## [Supplied passage]
____________
Friday, March 7, 2014

Off-Season Roster Analysis: Winnipeg Blue Bombers Linebackers and Defensive Backs

This is part 5 of our 6 part series taking a look at the Bomber roster post-free agency.  This post will take a look at the linebackers and defensive backs.

A strong defensive backfield has become a Bomber hallmark in the late 00's and early 10's after many lean years in the mid 00's.  The 2013 Blue Bomber secondary ranked 2nd last in the league, only ahead of Toronto, in terms of passing yards per game allowed, and tied with Hamilton for most passing touchdowns allowed at 35.  

Now, there is one big excuse that turns the Bombers secondary (and defense as a whole) from an average or even good one into a bad one statistically.  That excuse is the complete lack of a functional offence. The more possessions a defense faces, the longer a defense spends on the field, the more yards and points it will give up as a rule.

The offence wasn't the only problem for the 2013 Blue Bomber defense though.  A scheme that relied heavily on assignment perfection with very little tendency breaking nor ability to disguise coverages and create pre-snap confusion for opposing offences was ripe for the picking as veteran players left their prime (Jovon Johnson), young players learned the ropes and inept players were thrust into the lineup out of necessity .  

Exhibit A for this was the week 5 game, where the Blue Bombers faced Bo Levi Mitchell in his first CFL start.  Simply put, they got picked apart, and did nothing to challenge a very young quarterback physically or mentally.  Mitchell did not have to make any difficult decisions or throws, an easy pass for 8 yards was always there. Where was the zone blitz?  We just let a guy in his first start complete 88% of his passes?  What?  If you needed a punch in the gut to realize the gulf between the coaching staff in Calgary and the Bombers 2013 coaching staff, that game was it.
____________
## [Stored data]

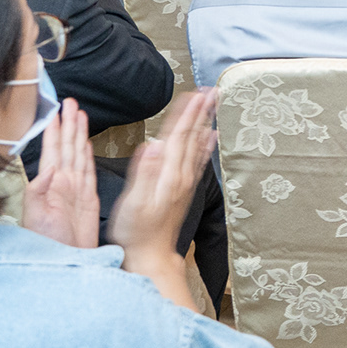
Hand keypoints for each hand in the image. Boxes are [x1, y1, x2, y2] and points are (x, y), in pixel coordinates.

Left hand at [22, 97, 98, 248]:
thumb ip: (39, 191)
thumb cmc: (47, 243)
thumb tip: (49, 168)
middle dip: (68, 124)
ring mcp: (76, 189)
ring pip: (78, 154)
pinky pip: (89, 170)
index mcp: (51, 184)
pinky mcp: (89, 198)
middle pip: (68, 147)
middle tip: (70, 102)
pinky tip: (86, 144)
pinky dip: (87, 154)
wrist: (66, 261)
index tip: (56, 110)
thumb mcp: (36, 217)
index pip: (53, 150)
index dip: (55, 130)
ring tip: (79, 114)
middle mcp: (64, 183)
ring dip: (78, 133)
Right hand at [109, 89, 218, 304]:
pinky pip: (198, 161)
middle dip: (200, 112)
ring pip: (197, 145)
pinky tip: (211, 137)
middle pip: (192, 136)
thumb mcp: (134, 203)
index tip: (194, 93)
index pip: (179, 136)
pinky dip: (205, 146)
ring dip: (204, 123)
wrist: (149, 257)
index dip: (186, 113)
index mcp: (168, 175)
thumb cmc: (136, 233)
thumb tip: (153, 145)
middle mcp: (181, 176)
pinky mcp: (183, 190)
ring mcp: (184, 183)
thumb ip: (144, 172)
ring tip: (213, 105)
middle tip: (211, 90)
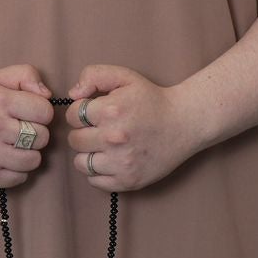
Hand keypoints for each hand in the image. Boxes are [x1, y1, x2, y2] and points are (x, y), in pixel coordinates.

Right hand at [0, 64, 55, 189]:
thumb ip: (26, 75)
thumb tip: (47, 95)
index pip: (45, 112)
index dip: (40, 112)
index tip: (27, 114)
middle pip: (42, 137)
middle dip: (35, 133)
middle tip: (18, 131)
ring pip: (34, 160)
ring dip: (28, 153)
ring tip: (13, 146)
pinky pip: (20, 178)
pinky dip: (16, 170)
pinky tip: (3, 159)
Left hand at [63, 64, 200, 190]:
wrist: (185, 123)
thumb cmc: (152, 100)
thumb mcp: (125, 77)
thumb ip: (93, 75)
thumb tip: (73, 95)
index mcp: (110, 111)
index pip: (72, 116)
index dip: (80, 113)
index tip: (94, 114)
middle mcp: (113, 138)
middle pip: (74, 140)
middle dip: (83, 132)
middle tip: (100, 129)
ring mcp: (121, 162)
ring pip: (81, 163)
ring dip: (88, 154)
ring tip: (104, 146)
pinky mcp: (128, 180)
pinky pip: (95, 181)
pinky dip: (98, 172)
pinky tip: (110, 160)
____________
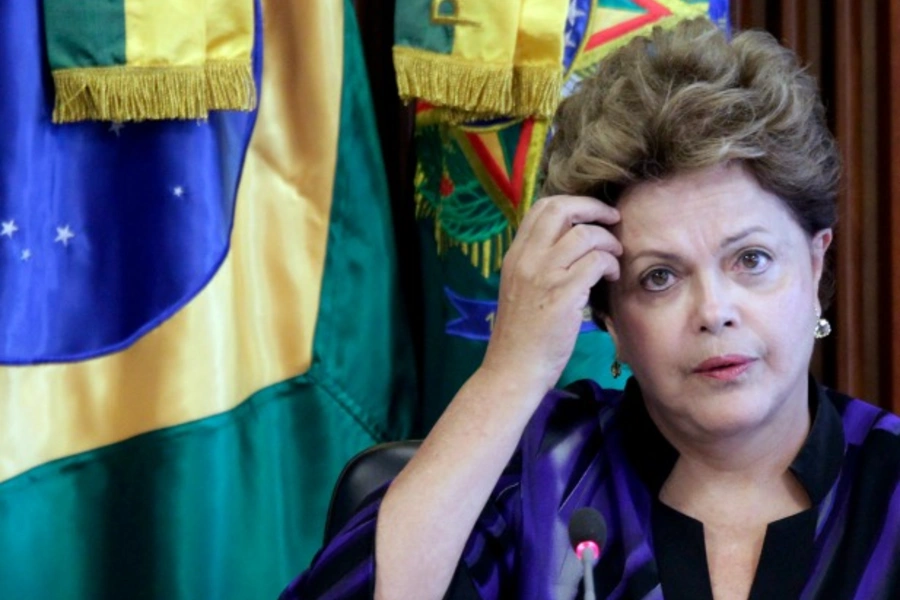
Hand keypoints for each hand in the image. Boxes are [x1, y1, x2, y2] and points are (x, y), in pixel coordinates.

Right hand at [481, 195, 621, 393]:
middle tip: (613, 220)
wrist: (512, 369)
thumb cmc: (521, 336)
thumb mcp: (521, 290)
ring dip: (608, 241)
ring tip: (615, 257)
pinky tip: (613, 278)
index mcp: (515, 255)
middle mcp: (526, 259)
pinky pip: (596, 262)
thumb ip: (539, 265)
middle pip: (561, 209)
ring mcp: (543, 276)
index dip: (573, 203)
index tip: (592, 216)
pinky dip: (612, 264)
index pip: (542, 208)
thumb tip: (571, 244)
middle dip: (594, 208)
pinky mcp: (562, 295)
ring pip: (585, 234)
____________
## [Brief 1]
In the Blue Bombers roster analysis, which team was the only one the 2013 Blue Bomber secondary ranked ahead of in passing yards allowed per game?
## [Brief 2]
Print the part of the Blue Bombers roster analysis between "The offence wasn't" and "of necessity .", inclusive.

## [Task result 1]
Toronto

## [Task result 2]
The offence wasn't the only problem for the 2013 Blue Bomber defense though.  A scheme that relied heavily on assignment perfection with very little tendency breaking nor ability to disguise coverages and create pre-snap confusion for opposing offences was ripe for the picking as veteran players left their prime (Jovon Johnson), young players learned the ropes and inept players were thrust into the lineup out of necessity .